How do you interpret this, Professor?

On the whole, this is the least serious and disruptive move so far. Albeit serious from a juridical point of view, it does not involve any victims, at least for the moment. If it all stopped now – notwithstanding the very critical situation that has been created – it would be the preferable option. There are other worst-case scenarios.

Which ones?

That this may not be the end of the crisis but an intermediate phase that could trigger various reactions -from the West, in terms of sanctions. Conversely, the Russian side might at this point make a further move directed not against Kiev with an invasion into the heart of Ukraine but into a smaller area further east, to connect the secessionist Donbas territories to Crimea. But in that case it would be a full-scale invasion of Ukraine to which Ukraine would respond with full force.

Is it a likely scenario?

From a rational point of view I would say no, since the events in Donbas could be regarded as a rational move. It achieved a modest yet important objective, especially for domestic politics and without casualties. A full-scale invasion would be irrational.

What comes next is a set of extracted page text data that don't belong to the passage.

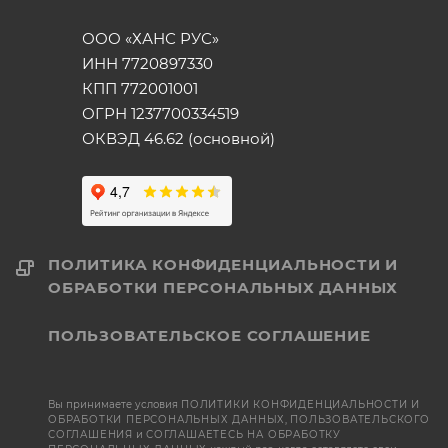
ООО «ХАНС РУС»
ИНН 7720897330
КПП 772001001
ОГРН 1237700334519
ОКВЭД 46.62 (основной)
ПОЛИТИКА КОНФИДЕНЦИАЛЬНОСТИ И
ОБРАБОТКИ ПЕРСОНАЛЬНЫХ ДАННЫХ
ПОЛЬЗОВАТЕЛЬСКОЕ СОГЛАШЕНИЕ
Вы принимаете условия
ПОЛИТИКИ КОНФИДЕНЦИАЛЬНОСТИ И
ОБРАБОТКИ ПЕРСОНАЛЬНЫХ ДАННЫХ
,
ПОЛЬЗОВАТЕЛЬСКОГО
СОГЛАШЕНИЯ
и
СОГЛАШАЕТЕСЬ НА ОБРАБОТКУ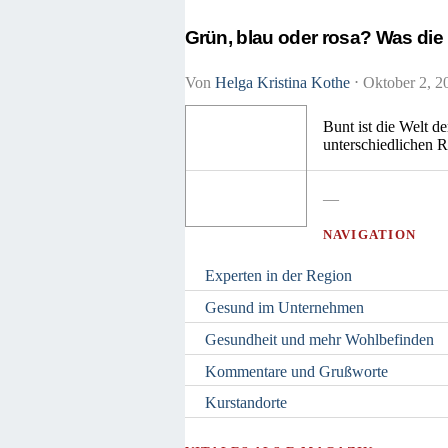
Grün, blau oder rosa? Was die
Von
Helga Kristina Kothe
⋅
Oktober 2, 
Bunt ist die Welt d
unterschiedlichen R
—
NAVIGATION
Experten in der Region
Gesund im Unternehmen
Gesundheit und mehr Wohlbefinden
Kommentare und Grußworte
Kurstandorte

Not that irrational things don’t happen in history, but I think- and hope- that Russia will not take it any further, since not only would it plunge into an international, military and diplomatic conflict with the West, but it would also bring minimal advantage.

Putin made his move. Which scenarios are unfolding on the opposite front?

Ukrainian President Volodymyr Zelensky doesn’t have many options, since Ukraine is too weak to oppose Russia and it has little room for manoeuvre.

But it positioned troops along the Donbas?

If Ukraine were to attack now, with the official presence of Russian troops in the area described as a peacekeeping force, it would be a declaration of war to Moscow, at which point Moscow would respond as the attacked party and not as the aggressor.

So how can the situation be reversed at this point?

There is no going back.

But we must be aware that our recent history has shown that the weapon of sanctions has proved somewhat useless. Sanctions aggravate the situation, they cause some damage to the Russian economy and much damage to the Italian and German economies – and they are politically ineffective. The only way out of this situation is to initiate a new diplomatic phase where a compromise solution is sought on both sides.

How can a compromise solution be reached in this delicate phase?

By avoiding hard-line policy on both sides.

Russia’s foreign policy is traditional, nineteenth-century, brutal, but it has its own logic, it pursues clear geopolitical interests and, at the moment, its primary interest is security. When Russia says that NATO on its borders is a threat to national security, it’s true. Conversely, the West is dangerously combining the rhetoric of democracy with a policy of expansion that prescinds from democracy itself.

At this stage, what is the way out?

The neutralisation of Ukraine to enable the creation of a comprehensive and lasting peace and security structure in Europe. But this solution is not even being taken into consideration, and the scope for dialogue is non-existent.

Is the prospect of war realistic?

Alas, as I said, without negotiations, there is a heightened risk of war. The West must not persist in its total indifference to Russia’s arguments. Russia has its own reasons, which must be listened to and taken into consideration. And negotiations should focus on those claims. However, Russia must also make some concessions.